Task description: Count the lines in the records that contain the string "访问目标内存单元", with case counting. Give only the number.

(Data shown Opens)

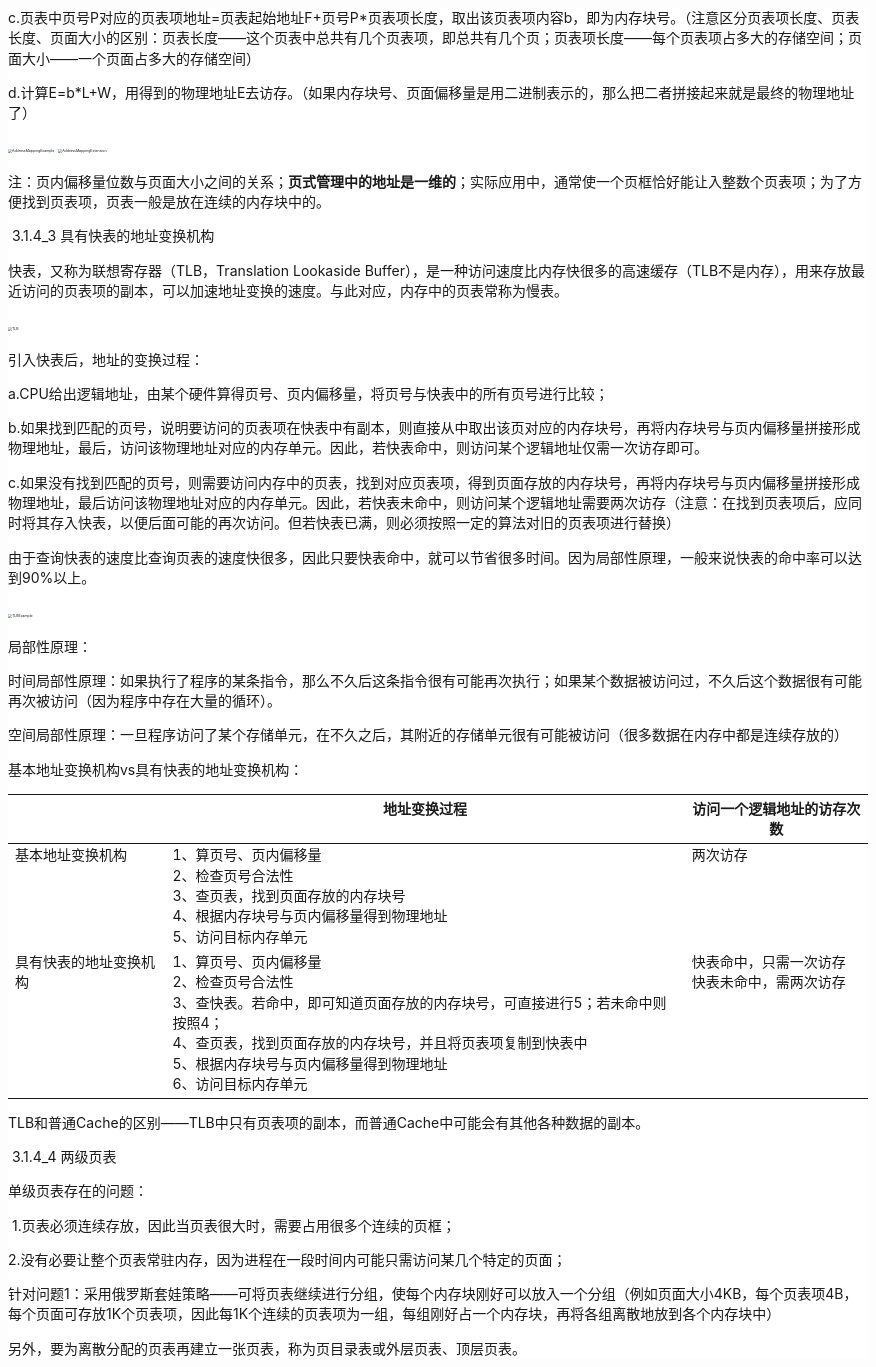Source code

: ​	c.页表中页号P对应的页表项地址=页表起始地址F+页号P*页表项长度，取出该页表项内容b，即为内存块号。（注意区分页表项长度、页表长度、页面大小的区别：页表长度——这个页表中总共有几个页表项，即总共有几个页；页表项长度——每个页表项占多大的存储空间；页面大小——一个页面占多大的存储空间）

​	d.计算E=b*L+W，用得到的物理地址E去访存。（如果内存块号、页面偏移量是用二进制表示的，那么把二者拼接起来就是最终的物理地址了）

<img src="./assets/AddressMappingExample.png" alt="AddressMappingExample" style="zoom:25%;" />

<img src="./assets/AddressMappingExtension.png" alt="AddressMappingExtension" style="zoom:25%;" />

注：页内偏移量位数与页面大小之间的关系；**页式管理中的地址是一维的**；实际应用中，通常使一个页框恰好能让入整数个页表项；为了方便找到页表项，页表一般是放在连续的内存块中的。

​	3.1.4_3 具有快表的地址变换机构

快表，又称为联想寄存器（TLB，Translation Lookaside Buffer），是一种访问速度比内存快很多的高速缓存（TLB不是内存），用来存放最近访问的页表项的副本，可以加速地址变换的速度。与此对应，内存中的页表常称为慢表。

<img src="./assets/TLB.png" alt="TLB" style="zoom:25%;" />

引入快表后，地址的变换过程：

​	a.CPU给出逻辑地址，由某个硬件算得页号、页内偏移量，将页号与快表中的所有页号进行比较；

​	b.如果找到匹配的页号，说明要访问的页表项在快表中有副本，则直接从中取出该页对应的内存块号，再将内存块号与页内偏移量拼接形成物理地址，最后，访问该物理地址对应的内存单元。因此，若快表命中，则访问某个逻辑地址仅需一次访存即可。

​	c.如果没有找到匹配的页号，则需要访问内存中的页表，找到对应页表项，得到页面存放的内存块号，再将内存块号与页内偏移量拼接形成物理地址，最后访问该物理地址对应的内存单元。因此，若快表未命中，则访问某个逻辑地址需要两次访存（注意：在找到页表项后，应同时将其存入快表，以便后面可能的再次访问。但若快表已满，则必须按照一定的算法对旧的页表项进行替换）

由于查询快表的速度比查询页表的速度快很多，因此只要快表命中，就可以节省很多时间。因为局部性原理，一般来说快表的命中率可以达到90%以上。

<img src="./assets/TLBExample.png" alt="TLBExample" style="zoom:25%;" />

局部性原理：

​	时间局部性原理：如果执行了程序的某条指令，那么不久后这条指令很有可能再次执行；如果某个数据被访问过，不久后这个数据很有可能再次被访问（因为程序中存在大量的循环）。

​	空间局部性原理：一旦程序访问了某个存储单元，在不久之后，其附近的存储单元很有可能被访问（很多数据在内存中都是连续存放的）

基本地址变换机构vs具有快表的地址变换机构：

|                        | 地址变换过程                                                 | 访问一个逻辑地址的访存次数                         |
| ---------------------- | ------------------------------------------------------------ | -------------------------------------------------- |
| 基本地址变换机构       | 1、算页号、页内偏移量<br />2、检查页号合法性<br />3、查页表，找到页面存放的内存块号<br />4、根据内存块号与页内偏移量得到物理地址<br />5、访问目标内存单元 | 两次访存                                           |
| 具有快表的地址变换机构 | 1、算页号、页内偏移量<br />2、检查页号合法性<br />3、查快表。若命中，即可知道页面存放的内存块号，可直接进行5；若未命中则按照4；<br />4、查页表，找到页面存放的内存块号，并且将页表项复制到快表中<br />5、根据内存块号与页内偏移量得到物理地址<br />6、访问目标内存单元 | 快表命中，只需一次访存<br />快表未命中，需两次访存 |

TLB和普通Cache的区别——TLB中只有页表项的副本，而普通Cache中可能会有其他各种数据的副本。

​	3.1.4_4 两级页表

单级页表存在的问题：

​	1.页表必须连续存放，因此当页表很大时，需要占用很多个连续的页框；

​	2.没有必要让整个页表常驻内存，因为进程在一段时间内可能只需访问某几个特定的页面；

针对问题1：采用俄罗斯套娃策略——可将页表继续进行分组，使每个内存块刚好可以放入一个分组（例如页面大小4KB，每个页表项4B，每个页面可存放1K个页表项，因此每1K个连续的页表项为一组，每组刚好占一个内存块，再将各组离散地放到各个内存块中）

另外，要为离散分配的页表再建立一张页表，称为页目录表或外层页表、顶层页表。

(Data shown Closes)

Answer for this exercise: 2